- **What is needed**
Starting at the line containing "тактики и стратегии." and ending at the line containing "à Soues, Hautes-Pyrénées", print every line of the material below exactly, both ends included, and stop there.

- **Listed records**
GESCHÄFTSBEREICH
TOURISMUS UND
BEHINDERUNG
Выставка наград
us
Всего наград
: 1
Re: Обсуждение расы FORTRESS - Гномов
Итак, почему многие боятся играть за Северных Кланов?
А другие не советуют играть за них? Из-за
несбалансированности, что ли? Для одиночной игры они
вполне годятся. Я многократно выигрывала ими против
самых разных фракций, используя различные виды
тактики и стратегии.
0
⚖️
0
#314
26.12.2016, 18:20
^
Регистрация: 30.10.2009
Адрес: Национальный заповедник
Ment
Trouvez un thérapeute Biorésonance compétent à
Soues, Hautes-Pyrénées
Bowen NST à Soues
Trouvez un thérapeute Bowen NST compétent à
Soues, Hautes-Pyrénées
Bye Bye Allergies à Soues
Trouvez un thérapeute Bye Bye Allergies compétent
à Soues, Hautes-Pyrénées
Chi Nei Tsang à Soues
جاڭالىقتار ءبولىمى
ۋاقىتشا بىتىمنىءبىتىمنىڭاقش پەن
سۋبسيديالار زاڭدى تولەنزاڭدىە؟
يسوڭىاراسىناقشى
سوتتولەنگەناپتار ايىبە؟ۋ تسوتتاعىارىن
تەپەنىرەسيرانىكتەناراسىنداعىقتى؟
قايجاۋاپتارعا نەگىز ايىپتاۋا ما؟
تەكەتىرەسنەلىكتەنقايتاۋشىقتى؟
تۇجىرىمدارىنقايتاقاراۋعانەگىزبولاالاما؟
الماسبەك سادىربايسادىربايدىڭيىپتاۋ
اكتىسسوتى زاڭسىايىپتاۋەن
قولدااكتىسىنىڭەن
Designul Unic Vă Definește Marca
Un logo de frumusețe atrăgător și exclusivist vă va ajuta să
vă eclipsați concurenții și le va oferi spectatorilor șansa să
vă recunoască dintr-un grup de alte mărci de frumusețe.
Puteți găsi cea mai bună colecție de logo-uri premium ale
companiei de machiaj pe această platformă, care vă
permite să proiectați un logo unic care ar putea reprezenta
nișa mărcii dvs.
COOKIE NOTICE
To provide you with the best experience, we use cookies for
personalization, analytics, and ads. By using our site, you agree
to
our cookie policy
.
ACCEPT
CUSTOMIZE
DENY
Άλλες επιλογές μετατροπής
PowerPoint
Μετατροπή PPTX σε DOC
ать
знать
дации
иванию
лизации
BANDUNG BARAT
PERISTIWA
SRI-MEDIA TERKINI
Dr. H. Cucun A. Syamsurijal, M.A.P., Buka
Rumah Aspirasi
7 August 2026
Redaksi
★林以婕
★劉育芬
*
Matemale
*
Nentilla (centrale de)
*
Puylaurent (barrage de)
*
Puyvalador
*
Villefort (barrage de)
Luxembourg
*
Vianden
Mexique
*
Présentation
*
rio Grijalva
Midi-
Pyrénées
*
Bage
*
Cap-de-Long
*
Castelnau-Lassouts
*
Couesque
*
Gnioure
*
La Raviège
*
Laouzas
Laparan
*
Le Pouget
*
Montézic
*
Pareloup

- **Task answer**
тактики и стратегии.
0
⚖️
0
#314
26.12.2016, 18:20
^
Регистрация: 30.10.2009
Адрес: Национальный заповедник
Ment
Trouvez un thérapeute Biorésonance compétent à
Soues, Hautes-Pyrénées
Bowen NST à Soues
Trouvez un thérapeute Bowen NST compétent à
Soues, Hautes-Pyrénées
Bye Bye Allergies à Soues
Trouvez un thérapeute Bye Bye Allergies compétent
à Soues, Hautes-Pyrénées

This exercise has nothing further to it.